Farrah seems ill at ease as she glances toward the rocks. “Michael, the cleaner who found her, said he saw a wrap on the other side of the barrier. Maybe she leaned over to get it and lost her balance.”

“Perhaps, but until we know more, we have to look at every possible explanation.” The golden rule in an unexplained death: treat as suspicious until proven otherwise.

“Where’s Michael now?”

“At the yoga pavilion. The officer on the phone said he should stay there, stop anyone getting too close. We’ve put a rough cordon up with some rope, put a member of staff outside to guard it as he instructed.”

“Good.” Elin thinks on her feet: she’s going to have to divide and conquer, split Rachel and Leon up so they can examine both scenes simultaneously. “Leon, can you head up to the pavilion with Farrah, start there? Steed and I will go with Rachel.”

“Of course. Lead the way.”

13

Elin and Steed follow Rachel, clambering over the rocks at the base of the cliffs. Small, flatter stones are interspersed with huge boulders piled on top of one another; an old cliff fall.

Elin, already sweating, wipes her forehead with the back of her hand. Rounding the cliff, she can see the paramedics leaning over the body, talking quietly.

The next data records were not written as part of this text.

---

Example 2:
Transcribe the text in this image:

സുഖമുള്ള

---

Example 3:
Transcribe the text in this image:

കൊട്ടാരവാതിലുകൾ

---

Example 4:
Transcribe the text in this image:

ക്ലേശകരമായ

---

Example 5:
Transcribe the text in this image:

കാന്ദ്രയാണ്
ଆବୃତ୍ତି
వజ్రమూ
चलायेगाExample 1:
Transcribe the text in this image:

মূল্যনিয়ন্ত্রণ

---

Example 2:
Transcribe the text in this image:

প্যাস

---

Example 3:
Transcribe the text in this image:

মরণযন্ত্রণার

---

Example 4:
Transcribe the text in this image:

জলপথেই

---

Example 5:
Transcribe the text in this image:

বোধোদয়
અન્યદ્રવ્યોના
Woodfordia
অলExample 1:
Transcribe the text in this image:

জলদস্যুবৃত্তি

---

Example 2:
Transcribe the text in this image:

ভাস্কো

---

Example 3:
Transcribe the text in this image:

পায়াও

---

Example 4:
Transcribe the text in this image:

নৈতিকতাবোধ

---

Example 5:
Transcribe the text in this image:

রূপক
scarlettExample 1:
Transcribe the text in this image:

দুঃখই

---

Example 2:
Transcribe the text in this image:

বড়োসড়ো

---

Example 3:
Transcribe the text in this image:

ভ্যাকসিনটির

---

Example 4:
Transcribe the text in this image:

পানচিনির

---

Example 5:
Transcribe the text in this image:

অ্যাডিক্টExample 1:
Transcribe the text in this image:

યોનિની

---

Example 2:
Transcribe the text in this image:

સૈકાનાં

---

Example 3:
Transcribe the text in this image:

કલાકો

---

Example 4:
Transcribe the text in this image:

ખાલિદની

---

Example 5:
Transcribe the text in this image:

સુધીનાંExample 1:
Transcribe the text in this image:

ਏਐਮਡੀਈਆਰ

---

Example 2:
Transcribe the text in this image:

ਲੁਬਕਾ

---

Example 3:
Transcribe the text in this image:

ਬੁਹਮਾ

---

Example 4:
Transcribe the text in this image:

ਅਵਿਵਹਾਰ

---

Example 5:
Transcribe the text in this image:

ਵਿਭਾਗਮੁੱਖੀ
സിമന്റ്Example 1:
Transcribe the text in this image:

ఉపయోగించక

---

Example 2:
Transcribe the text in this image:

She absorbs the scene: a slim, fair-haired woman in her early thirties, sprawled across the rocks. She’s in a black dress, her arm bent backward at an unnatural angle. The side of her head closest to the rock is caved in, the massive trauma shattering a large section of her skull. Brain matter and white bone fragments are visible against the pale gray of the rock and the dark pool of blood under her head.

Disturbed, Elin swallows hard. Some scenes, like this one, are so graphic that you can never be prepared. She knows it will stay with her long after the case has been closed.

“Wouldn’t have stood a chance from that height,” Steed says thickly.

The older medic, Jon, a tall, stocky man, says, “She’s dead.” He turns his wrist. “Life extinct at 7:33 a.m.” Turning to Elin, he peels off his glove. “She’s already in rigor. Obviously massive head injury, multiple injuries to spine and pelvis. Surface wounds consistent with a fall from that height.”

Elin turns her head up, struck by an awful, vertiginous sensation as she looks at the jagged ridges of the cliff. She can’t help but imagine the fall: the woman’s body twisting and turning in midair, skull loudly cracking on the rock below.

Looking back to the woman, Elin’s eyes track up to her face. Her eyes are closed, the right one obscured by a bloody abrasion. Her full mouth is slack, drawn downward.